Кажется, испанцы не слишком заботились о своих орудиях.
Через
неделю Александр даже сумел выбраться в Харлем на заседание
Генеральных штатов и отчитаться о поездке в Рим. Вопреки
обыкновению, именно это дело оказалось самым простым из всего того,
чем ему пришлось заниматься в Нидерландах, а итог его отчета — на
удивление предсказуемым.
Штатам он
предоставил на рассмотрение сразу несколько дат для проведения
коронации, заготовленные заранее планы коронационных торжеств,
которые были с облегчением «приняты к рассмотрению», а потом
посвятил еще неделю торжественным приемам, обедам и ужинам.
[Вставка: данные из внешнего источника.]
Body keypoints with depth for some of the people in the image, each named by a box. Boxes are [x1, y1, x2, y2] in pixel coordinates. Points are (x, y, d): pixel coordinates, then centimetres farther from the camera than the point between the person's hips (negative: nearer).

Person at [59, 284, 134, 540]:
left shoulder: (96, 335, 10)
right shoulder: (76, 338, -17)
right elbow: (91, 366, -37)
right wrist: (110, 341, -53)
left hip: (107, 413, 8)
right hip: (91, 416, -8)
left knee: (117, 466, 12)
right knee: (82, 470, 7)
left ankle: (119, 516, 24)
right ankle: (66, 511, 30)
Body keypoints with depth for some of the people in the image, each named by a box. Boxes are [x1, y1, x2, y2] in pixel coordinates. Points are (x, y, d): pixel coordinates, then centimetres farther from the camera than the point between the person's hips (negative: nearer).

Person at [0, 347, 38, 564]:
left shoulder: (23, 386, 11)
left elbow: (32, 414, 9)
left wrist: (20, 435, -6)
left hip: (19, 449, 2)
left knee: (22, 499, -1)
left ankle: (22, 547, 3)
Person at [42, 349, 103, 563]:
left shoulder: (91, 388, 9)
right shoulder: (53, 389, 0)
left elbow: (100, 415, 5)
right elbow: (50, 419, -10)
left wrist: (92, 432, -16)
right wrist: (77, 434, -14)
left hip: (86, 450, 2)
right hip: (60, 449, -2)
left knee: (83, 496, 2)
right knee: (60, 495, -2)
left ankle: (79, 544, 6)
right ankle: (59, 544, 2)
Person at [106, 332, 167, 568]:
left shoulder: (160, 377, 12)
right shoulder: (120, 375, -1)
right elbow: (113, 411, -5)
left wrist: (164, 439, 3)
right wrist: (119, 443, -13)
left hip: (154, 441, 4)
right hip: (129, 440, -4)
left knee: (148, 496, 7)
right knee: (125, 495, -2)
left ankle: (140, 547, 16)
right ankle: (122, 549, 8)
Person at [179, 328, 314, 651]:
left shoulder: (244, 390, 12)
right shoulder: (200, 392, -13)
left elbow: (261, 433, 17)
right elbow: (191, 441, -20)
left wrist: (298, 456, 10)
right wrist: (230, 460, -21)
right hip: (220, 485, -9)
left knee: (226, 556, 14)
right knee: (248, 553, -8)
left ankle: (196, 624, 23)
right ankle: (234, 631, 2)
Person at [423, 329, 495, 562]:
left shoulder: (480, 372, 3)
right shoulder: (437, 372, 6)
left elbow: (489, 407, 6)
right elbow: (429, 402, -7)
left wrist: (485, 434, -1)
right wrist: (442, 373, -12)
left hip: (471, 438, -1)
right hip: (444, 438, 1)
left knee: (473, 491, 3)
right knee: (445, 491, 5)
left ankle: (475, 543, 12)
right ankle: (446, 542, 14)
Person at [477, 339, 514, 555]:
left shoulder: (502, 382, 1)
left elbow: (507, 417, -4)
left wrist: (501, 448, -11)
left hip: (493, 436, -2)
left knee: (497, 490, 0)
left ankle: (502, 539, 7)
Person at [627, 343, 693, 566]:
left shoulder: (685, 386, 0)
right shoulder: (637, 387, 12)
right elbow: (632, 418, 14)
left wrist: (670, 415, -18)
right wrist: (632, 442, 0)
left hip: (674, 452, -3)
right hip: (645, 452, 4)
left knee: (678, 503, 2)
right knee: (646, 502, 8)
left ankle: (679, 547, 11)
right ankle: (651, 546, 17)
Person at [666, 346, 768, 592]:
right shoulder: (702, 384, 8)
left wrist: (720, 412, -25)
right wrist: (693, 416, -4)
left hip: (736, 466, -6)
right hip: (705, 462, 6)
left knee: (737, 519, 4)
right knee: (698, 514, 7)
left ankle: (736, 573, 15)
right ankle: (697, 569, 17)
О
балансе гуморов здесь никто не думал – еда была не столь
изысканной, как у друга, но вкусной, сытной и обильной. А еще
Александр вдоволь насладился домашним уютом и теплом, мирными
разговорами о видах на торговлю, урожай и вылов сельди. Дал
обещание посетить полдесятка свадеб и с десяток будущих крестин,
получил массу подарков и добрых напутствий в дорогу, а потом
отправился в путь, осеняемый столькими благословениями и
приветствиями, что ощущал в себе не меньше благодати, чем после
беседы с его святейшеством.
Потом опять
был Делфт.
Виллем
встретил руварда с красными от слез глазами — все-таки пришел в
себя! — но воодушевленным. Оба Валуа прислали ему письма — один с
согласием на брак, второй — с подтверждением, что лично доставит
невесту жениху. Правда, еще через несколько дней пришло еще одно
письмо, в котором его христианнейшее величество предупреждал
Молчаливого о намерении Лонгвилей оспорить в суде право Нассау на
Оранж. Король пылко обещал Виллему всяческого содействие против
«возмутительных притязаний» Лонгвилей, но Александр знал цену
обещаниям Генриха и потому не без основания полагал, будто старший
Валуа просто пытается вытянуть из Молчаливого какие-то уступки в
обмен на поддержку.
Луиза де
Коэтиви была вне себя от досады. Луи-Ален вернулся в Париж — это
было не так уж и плохо, но — Боже правый! — как глупо и нелепо он
себя повел. Просить у отца полк, когда надо было просить герцогство
Алансонское! Изображать из себя солдафона, когда надо было проявить
изящество и утонченность придворного. Расстроить нелепым поведением
короля, озадачить королеву-мать, а главное — бездарно потратить
возможность обратиться к его величеству с просьбой.